• [WORK REQUEST] Starting with the first line, output the data exactly through to the end.

○ ○ ○ ○ ○

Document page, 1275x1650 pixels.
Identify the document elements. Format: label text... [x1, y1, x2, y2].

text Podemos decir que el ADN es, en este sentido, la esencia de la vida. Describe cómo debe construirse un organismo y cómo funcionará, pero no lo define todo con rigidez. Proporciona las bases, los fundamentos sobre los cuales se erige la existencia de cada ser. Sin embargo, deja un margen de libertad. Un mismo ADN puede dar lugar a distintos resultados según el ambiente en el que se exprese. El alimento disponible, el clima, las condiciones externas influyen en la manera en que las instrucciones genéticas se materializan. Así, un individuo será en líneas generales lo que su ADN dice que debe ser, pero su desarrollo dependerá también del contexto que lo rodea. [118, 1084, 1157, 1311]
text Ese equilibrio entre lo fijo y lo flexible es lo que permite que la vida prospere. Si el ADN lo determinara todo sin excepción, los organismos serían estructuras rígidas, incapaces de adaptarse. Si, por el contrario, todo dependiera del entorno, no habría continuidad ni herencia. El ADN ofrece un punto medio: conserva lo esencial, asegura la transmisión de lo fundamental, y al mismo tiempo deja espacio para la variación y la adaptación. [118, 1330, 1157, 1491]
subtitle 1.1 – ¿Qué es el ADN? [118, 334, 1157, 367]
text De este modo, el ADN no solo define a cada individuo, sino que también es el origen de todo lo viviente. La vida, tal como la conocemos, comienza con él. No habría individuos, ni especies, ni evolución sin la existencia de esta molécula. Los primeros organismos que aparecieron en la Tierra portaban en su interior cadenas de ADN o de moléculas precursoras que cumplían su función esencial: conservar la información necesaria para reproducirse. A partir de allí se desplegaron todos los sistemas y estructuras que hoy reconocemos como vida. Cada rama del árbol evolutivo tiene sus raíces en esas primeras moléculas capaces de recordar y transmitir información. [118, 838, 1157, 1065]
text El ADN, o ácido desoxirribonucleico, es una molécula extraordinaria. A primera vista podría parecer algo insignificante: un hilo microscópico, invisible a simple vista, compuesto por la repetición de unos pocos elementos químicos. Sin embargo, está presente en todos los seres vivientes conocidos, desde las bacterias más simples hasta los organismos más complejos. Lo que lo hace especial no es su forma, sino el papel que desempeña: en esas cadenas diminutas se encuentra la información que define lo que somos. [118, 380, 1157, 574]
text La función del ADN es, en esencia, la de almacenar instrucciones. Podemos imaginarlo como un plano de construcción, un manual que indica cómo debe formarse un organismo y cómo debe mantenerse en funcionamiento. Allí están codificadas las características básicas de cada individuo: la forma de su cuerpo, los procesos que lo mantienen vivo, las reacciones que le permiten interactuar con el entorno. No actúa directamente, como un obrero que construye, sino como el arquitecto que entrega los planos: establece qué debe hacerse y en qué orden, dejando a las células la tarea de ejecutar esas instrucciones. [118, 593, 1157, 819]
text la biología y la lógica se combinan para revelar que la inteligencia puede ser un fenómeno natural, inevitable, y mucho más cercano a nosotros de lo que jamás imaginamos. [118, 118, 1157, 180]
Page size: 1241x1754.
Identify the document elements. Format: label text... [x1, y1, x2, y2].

○ ○ ○ ○ ○

• [TASK ANSWER]
Document page, 1275x1650 pixels.
Identify the document elements. Format: label text... [x1, y1, x2, y2].

text Podemos decir que el ADN es, en este sentido, la esencia de la vida. Describe cómo debe construirse un organismo y cómo funcionará, pero no lo define todo con rigidez. Proporciona las bases, los fundamentos sobre los cuales se erige la existencia de cada ser. Sin embargo, deja un margen de libertad. Un mismo ADN puede dar lugar a distintos resultados según el ambiente en el que se exprese. El alimento disponible, el clima, las condiciones externas influyen en la manera en que las instrucciones genéticas se materializan. Así, un individuo será en líneas generales lo que su ADN dice que debe ser, pero su desarrollo dependerá también del contexto que lo rodea. [118, 1084, 1157, 1311]
text Ese equilibrio entre lo fijo y lo flexible es lo que permite que la vida prospere. Si el ADN lo determinara todo sin excepción, los organismos serían estructuras rígidas, incapaces de adaptarse. Si, por el contrario, todo dependiera del entorno, no habría continuidad ni herencia. El ADN ofrece un punto medio: conserva lo esencial, asegura la transmisión de lo fundamental, y al mismo tiempo deja espacio para la variación y la adaptación. [118, 1330, 1157, 1491]
subtitle 1.1 – ¿Qué es el ADN? [118, 334, 1157, 367]
text De este modo, el ADN no solo define a cada individuo, sino que también es el origen de todo lo viviente. La vida, tal como la conocemos, comienza con él. No habría individuos, ni especies, ni evolución sin la existencia de esta molécula. Los primeros organismos que aparecieron en la Tierra portaban en su interior cadenas de ADN o de moléculas precursoras que cumplían su función esencial: conservar la información necesaria para reproducirse. A partir de allí se desplegaron todos los sistemas y estructuras que hoy reconocemos como vida. Cada rama del árbol evolutivo tiene sus raíces en esas primeras moléculas capaces de recordar y transmitir información. [118, 838, 1157, 1065]
text El ADN, o ácido desoxirribonucleico, es una molécula extraordinaria. A primera vista podría parecer algo insignificante: un hilo microscópico, invisible a simple vista, compuesto por la repetición de unos pocos elementos químicos. Sin embargo, está presente en todos los seres vivientes conocidos, desde las bacterias más simples hasta los organismos más complejos. Lo que lo hace especial no es su forma, sino el papel que desempeña: en esas cadenas diminutas se encuentra la información que define lo que somos. [118, 380, 1157, 574]
text La función del ADN es, en esencia, la de almacenar instrucciones. Podemos imaginarlo como un plano de construcción, un manual que indica cómo debe formarse un organismo y cómo debe mantenerse en funcionamiento. Allí están codificadas las características básicas de cada individuo: la forma de su cuerpo, los procesos que lo mantienen vivo, las reacciones que le permiten interactuar con el entorno. No actúa directamente, como un obrero que construye, sino como el arquitecto que entrega los planos: establece qué debe hacerse y en qué orden, dejando a las células la tarea de ejecutar esas instrucciones. [118, 593, 1157, 819]
text la biología y la lógica se combinan para revelar que la inteligencia puede ser un fenómeno natural, inevitable, y mucho más cercano a nosotros de lo que jamás imaginamos. [118, 118, 1157, 180]
Page size: 1241x1754.
Identify the document elements. Format: label text... [x1, y1, x2, y2].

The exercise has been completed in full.